Start of Extract to read
1

I need help in parsing href tags. Currently, everything is being parsed as text, however I need to parse the links so that I can send it to the php page later using AJAX.

my HTML looks like:

<div id="word_content">
<br>Testing Time: 2015-10-29 17:57:11<br>
    Total Age: 19<br>
    Total Friemd: 9<br>
    Total Family: 10<br>
    <br>
Here are the suggestions  - Him_530037_: <a href="www.mytarget.com="_blank">93358546</a>
<h3>Overview</h3><br>
<ul>
    <li>(The overlap provided is not good)</li>
</ul>

<h3>Structure</h3><br>
<h4>Target:</h4><br>
<ul>
    <li>Audience.</li>
    <li>Lookalike</li>
    <li>Overlap of Audience</li> 
    <a href="https://www.myPage.com/lolPagess/?id=06" target="_blank">06<font name="names" hidden="" style="display: inline;"> - Page Likes</font></a>           
</ul>

Jquery Code is something like this:

var headTags = $("div#word_content").find("*").filter(function(){
                return /^h/i.test(this.nodeName);
              });

              var output = {};

              $(headTags).each(function(){
                var currentHead = $(this);

                var nextNextElem = currentHead.next().next();
                var innerText = [];
                if(nextNextElem.prop("tagName") == "UL")
                  {
                     nextNextElem.find("li").each(function(){
                       innerText.push($(this).text());
                     });  

                  }

                output[currentHead.text()] = innerText;
              });  

Currently, the Jquery is fetching the data, but it is capturing only the text and not the link. I need to parse the link as well, so that this link could be used in further pages. Can someone please help.

user4943236
  • 5,914
  • 11
  • 27
  • 40

3 Answers3

1

use this:

 nextNextElem.find("a").each(function(){
         innerText.push($(this).text()+" & href is:"+$(this).attr("href"));                   
                         }); 

var headTags = $("div#word_content").find("*").filter(function(){ 
 return /^h/i.test(this.nodeName); 
 }); 

 var output = {}; 

 $(headTags).each(function(){ 
 var currentHead = $(this); 

 var nextNextElem = currentHead.next().next(); 
 var innerText1 = []; 
 if(nextNextElem.prop("tagName") == "UL")
End of Extract to read
Start of Records to process
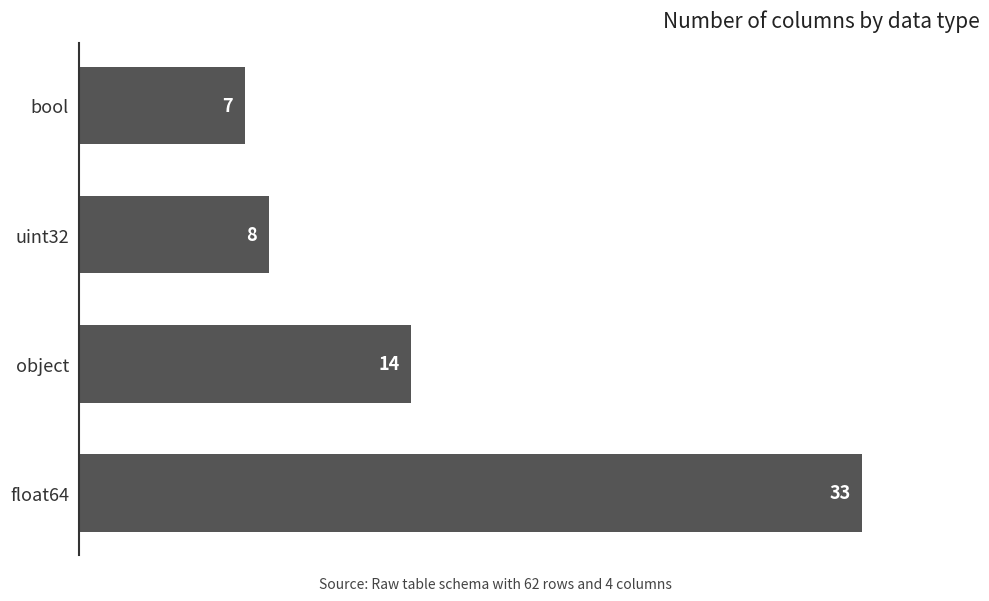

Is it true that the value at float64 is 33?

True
End of Records to process
Start of Records to process
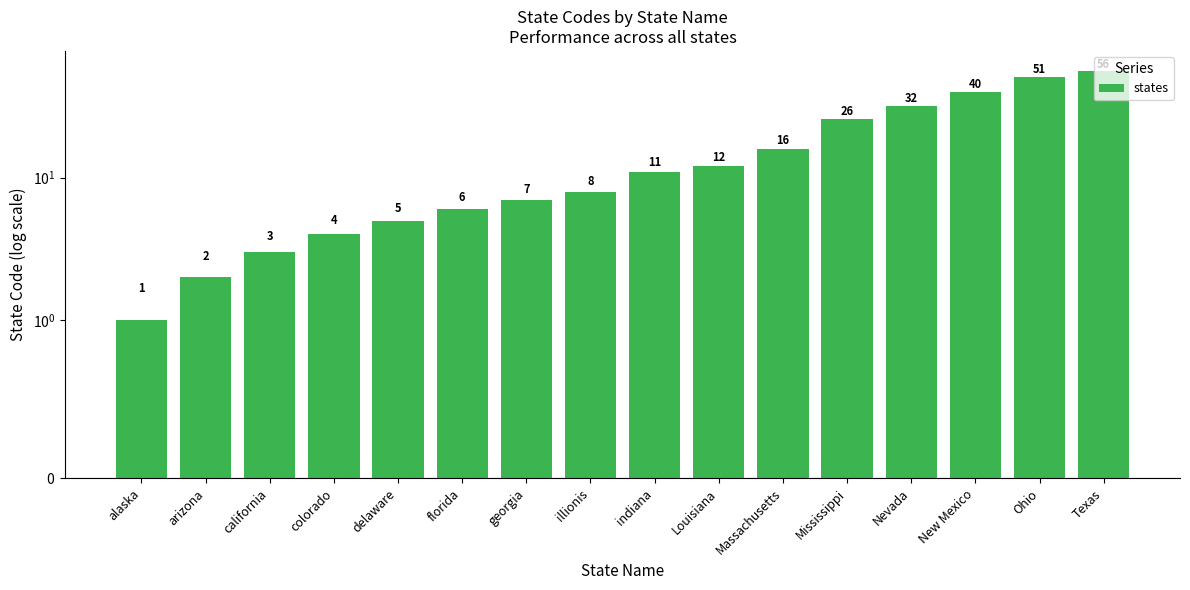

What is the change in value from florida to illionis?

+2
End of Records to process
Start of Records to process
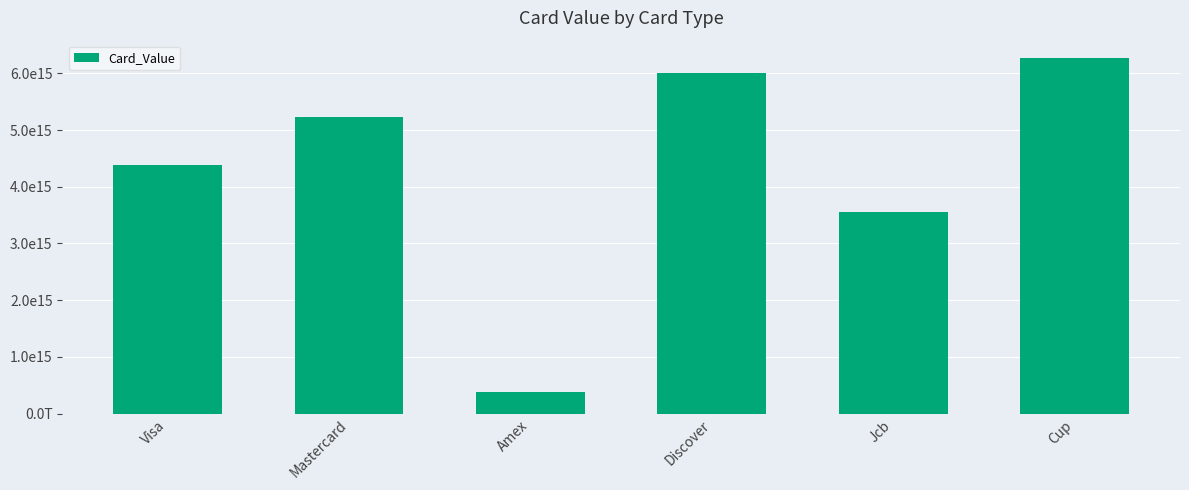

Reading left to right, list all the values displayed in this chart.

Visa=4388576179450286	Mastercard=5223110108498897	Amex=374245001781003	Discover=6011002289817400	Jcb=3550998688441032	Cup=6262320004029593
End of Records to process
Required action 1: Can you rewrite the paragraph in the thread that begins "I need help in parsing href tags" more briefly, keeping its main facts?
Required action 2: Which lines of the entries contain the string "right"? Pick out and copy each one, treating case as significant.
The thread and the entries are unrelated material.

Worked solution 1: Help is needed parsing href tags: everything is currently parsed as text, but the links must be parsed so they can later be sent to a PHP page via AJAX.

Worked solution 2:
Reading left to right, list all the values displayed in this chart.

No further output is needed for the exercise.